**Exercise:**
All lines from the one containing "text [232, 1234, 1053, 1592]" to the end of the listing below are to be reproduced exactly, and no others.

**Data section:**
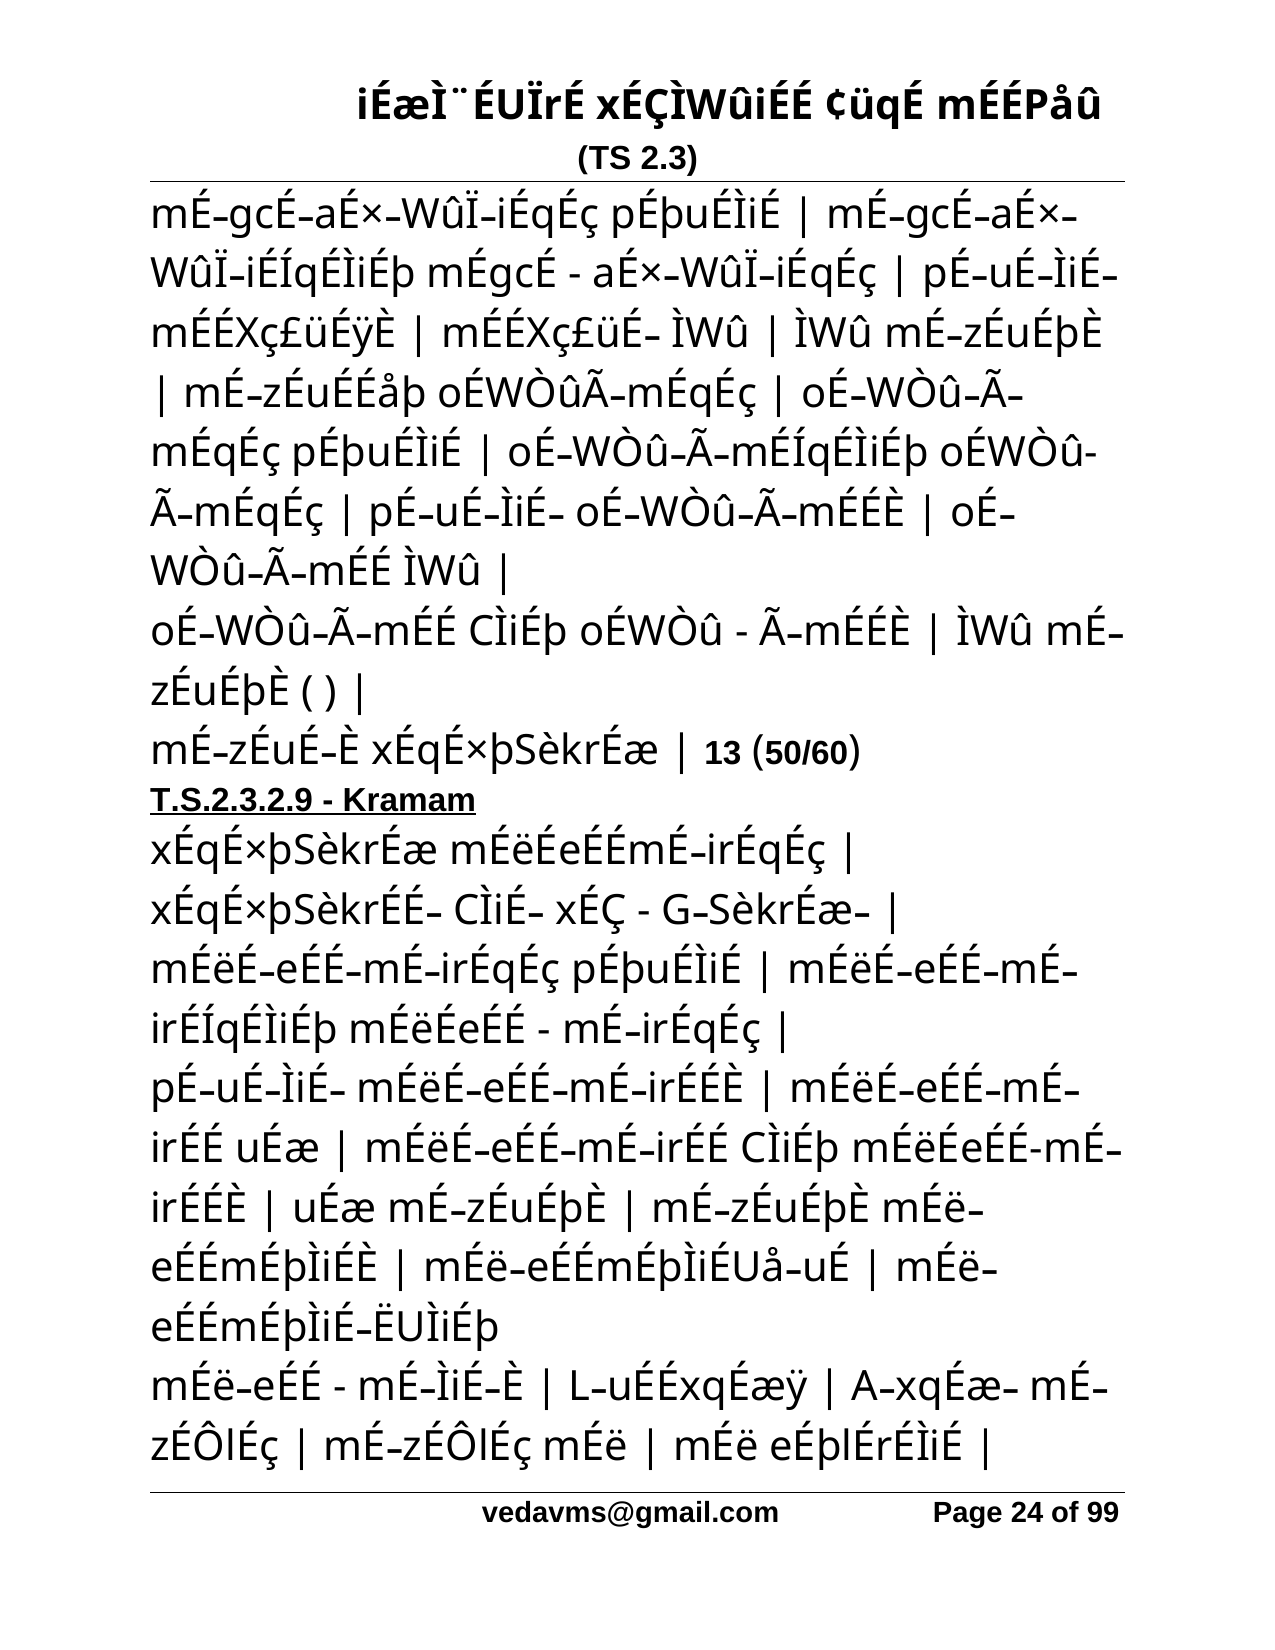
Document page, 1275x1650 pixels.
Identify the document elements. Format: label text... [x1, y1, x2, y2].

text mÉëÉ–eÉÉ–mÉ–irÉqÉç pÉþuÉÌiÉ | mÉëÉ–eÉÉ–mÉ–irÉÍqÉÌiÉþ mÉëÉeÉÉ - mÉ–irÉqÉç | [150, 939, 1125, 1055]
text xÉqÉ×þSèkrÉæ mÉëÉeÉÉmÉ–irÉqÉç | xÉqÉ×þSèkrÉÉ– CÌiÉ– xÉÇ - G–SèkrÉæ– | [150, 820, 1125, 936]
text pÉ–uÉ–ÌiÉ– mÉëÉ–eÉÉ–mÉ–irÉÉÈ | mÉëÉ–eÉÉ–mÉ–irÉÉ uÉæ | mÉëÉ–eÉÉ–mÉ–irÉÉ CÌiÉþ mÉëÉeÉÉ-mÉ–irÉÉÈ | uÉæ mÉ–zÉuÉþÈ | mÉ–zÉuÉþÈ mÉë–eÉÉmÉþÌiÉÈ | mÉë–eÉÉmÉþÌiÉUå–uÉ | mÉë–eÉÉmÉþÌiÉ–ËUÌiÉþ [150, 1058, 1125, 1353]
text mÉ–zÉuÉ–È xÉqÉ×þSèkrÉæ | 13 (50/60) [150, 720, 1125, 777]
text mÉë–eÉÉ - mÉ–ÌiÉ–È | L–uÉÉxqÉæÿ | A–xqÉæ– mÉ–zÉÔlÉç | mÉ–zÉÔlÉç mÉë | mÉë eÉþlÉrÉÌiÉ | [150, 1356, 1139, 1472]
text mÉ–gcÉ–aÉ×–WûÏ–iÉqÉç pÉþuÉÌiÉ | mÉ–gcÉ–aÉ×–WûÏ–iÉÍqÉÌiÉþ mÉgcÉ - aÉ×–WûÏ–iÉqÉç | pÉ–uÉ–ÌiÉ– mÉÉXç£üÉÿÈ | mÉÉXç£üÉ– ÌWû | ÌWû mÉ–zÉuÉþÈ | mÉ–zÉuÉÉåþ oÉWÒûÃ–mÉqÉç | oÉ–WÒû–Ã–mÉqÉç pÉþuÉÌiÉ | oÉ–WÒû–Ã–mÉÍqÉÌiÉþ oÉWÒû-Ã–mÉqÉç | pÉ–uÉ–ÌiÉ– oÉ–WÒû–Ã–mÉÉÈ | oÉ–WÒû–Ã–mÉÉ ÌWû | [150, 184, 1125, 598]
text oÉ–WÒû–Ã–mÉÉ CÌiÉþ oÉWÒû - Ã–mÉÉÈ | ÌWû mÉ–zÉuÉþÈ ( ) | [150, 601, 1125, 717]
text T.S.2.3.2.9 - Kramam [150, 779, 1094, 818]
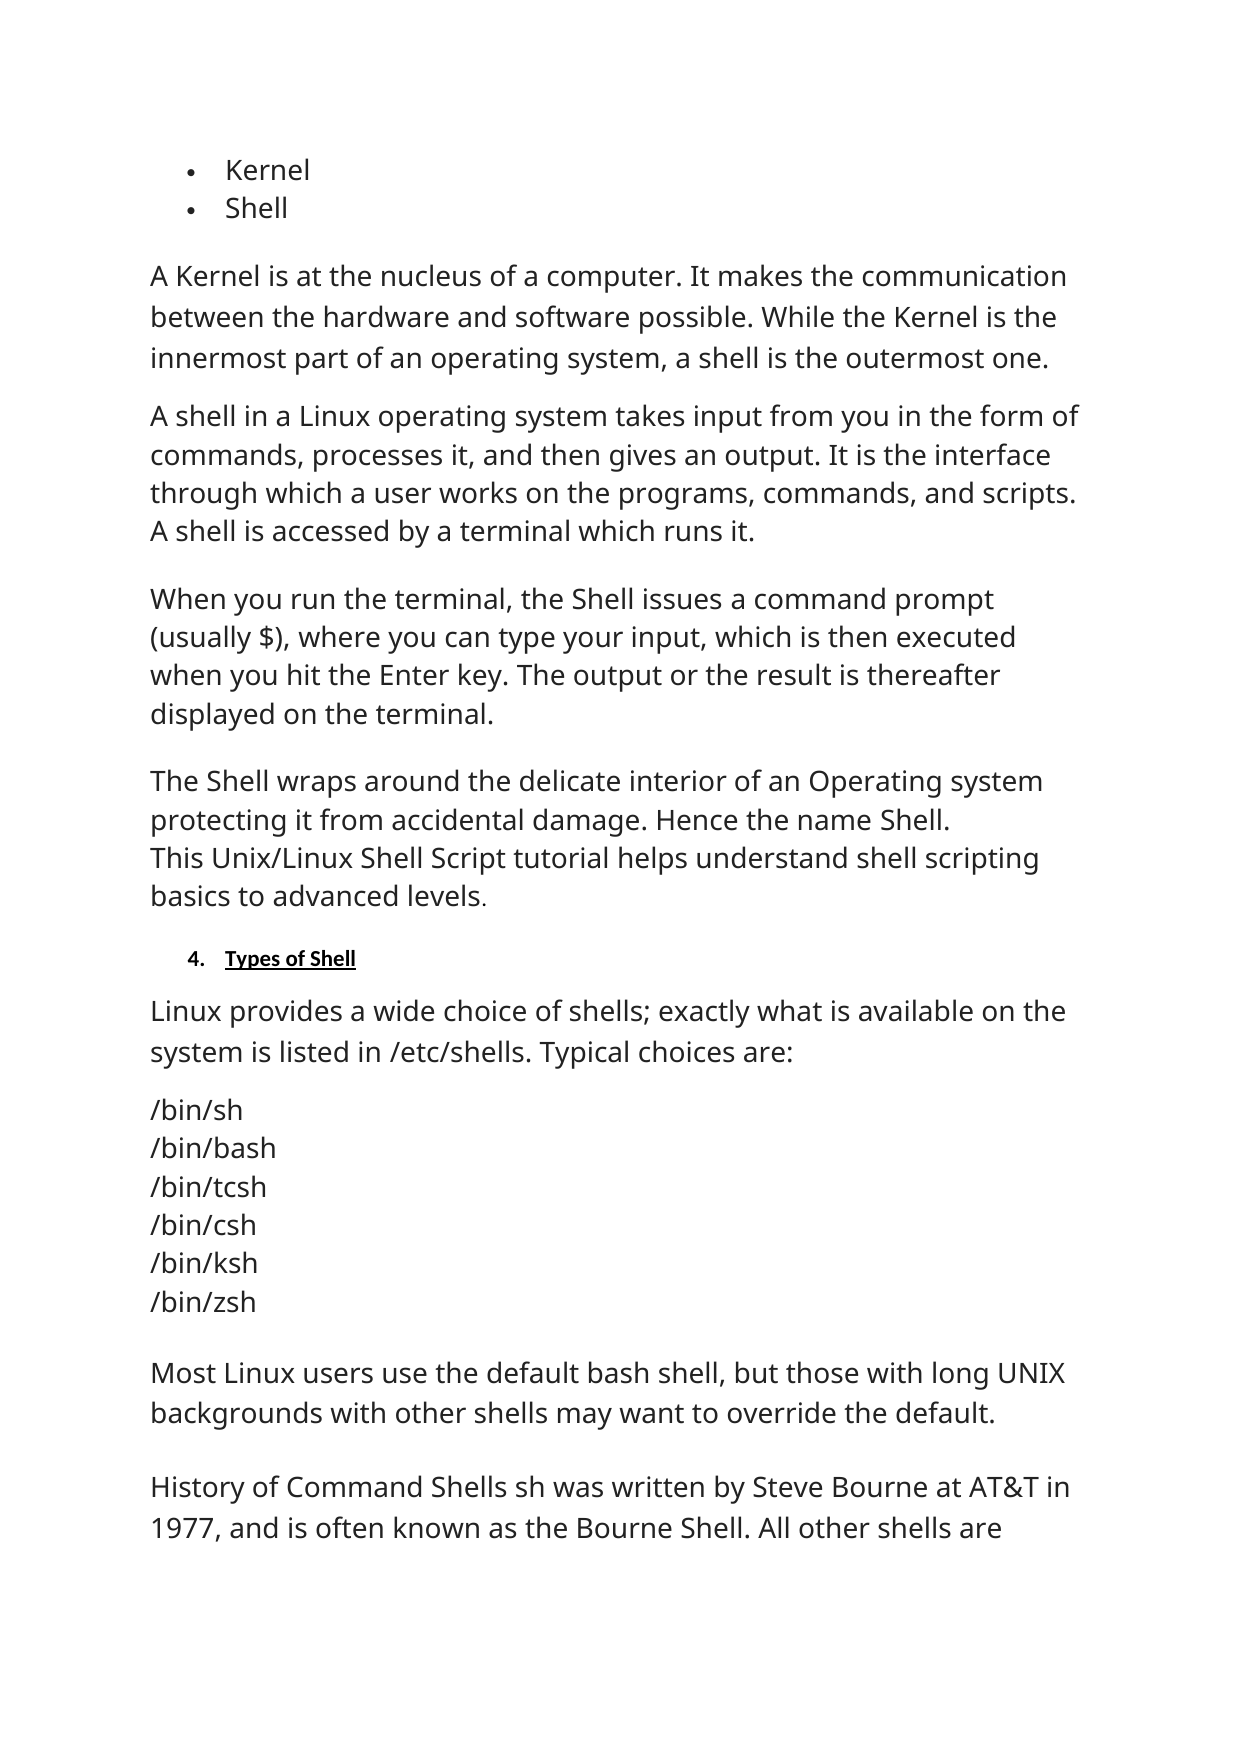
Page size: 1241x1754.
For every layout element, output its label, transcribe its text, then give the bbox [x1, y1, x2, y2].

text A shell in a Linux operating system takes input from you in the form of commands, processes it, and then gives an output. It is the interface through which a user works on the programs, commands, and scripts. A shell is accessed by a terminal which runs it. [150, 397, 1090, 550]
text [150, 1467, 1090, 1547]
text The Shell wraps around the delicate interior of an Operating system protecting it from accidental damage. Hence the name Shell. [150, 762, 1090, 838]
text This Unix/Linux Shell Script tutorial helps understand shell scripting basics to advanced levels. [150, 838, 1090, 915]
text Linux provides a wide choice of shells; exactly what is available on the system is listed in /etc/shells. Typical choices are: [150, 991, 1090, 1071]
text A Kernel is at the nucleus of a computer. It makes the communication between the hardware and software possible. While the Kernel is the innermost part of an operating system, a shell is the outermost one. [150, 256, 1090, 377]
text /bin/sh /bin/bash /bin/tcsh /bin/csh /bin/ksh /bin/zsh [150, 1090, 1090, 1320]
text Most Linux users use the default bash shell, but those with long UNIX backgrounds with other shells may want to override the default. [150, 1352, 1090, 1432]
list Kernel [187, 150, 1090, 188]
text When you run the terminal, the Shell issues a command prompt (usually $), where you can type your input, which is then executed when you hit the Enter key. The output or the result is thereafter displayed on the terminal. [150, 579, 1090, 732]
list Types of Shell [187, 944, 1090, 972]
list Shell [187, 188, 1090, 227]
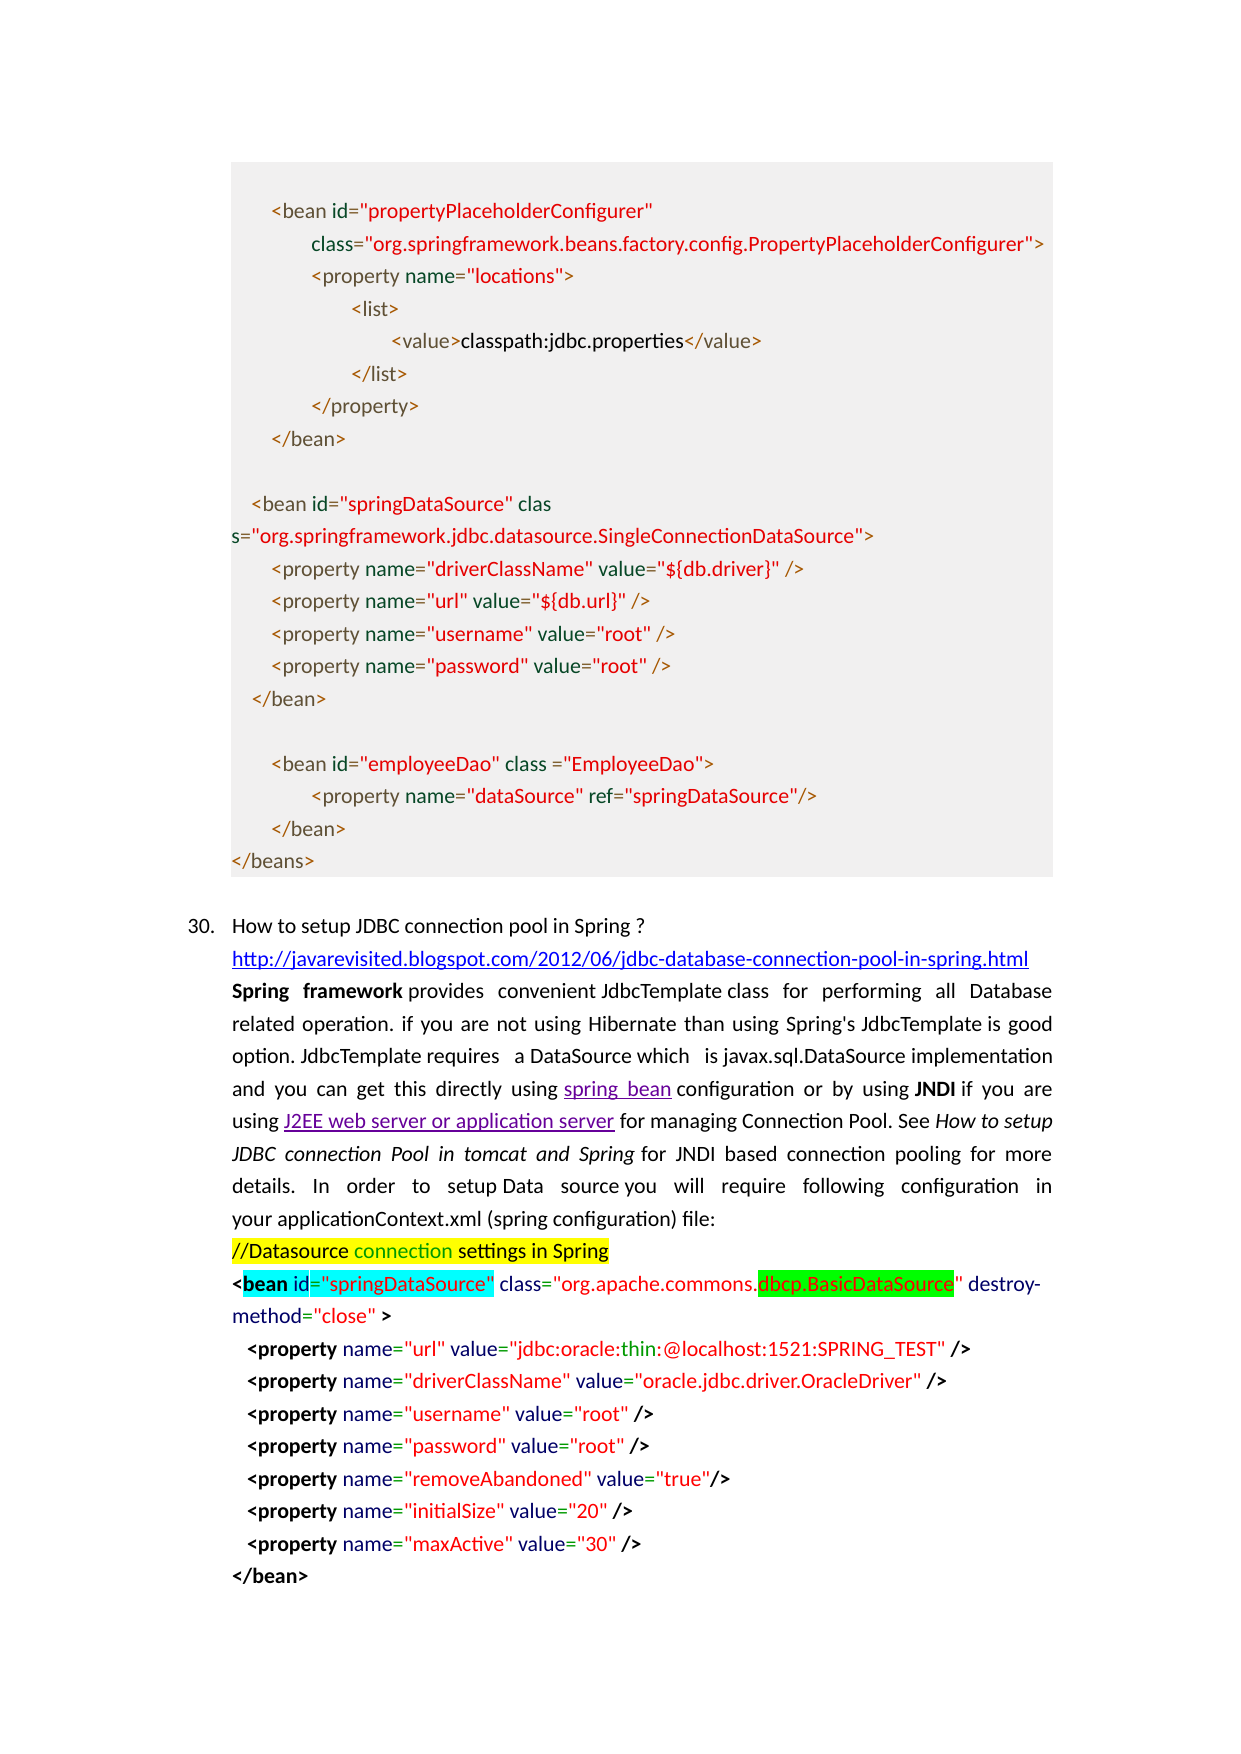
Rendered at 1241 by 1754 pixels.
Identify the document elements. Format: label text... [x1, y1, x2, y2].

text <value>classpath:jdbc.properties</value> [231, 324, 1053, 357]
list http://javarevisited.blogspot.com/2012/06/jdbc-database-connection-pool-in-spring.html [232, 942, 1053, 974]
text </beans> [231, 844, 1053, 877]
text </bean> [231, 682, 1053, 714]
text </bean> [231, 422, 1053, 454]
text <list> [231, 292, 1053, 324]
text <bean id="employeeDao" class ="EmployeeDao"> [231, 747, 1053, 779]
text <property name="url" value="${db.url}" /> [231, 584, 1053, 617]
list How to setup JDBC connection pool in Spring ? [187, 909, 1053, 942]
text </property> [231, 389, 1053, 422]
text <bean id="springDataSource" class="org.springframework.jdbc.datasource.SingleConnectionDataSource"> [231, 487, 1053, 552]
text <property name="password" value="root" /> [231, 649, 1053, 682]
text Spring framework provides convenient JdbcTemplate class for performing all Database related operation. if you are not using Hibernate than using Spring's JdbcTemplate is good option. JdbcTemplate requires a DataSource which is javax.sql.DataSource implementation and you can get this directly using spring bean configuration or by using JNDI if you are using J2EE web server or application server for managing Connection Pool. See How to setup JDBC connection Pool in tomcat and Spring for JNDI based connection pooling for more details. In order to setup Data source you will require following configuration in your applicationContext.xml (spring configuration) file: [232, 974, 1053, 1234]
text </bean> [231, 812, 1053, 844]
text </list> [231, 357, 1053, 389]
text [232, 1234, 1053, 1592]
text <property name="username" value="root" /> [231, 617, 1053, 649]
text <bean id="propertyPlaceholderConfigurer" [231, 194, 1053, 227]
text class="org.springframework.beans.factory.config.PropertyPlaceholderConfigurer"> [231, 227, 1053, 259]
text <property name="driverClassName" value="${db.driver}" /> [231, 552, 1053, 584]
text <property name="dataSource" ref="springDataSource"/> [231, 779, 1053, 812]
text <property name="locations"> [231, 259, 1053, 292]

**Response to this exercise:**
text [232, 1234, 1053, 1592]
text <property name="username" value="root" /> [231, 617, 1053, 649]
text <bean id="propertyPlaceholderConfigurer" [231, 194, 1053, 227]
text class="org.springframework.beans.factory.config.PropertyPlaceholderConfigurer"> [231, 227, 1053, 259]
text <property name="driverClassName" value="${db.driver}" /> [231, 552, 1053, 584]
text <property name="dataSource" ref="springDataSource"/> [231, 779, 1053, 812]
text <property name="locations"> [231, 259, 1053, 292]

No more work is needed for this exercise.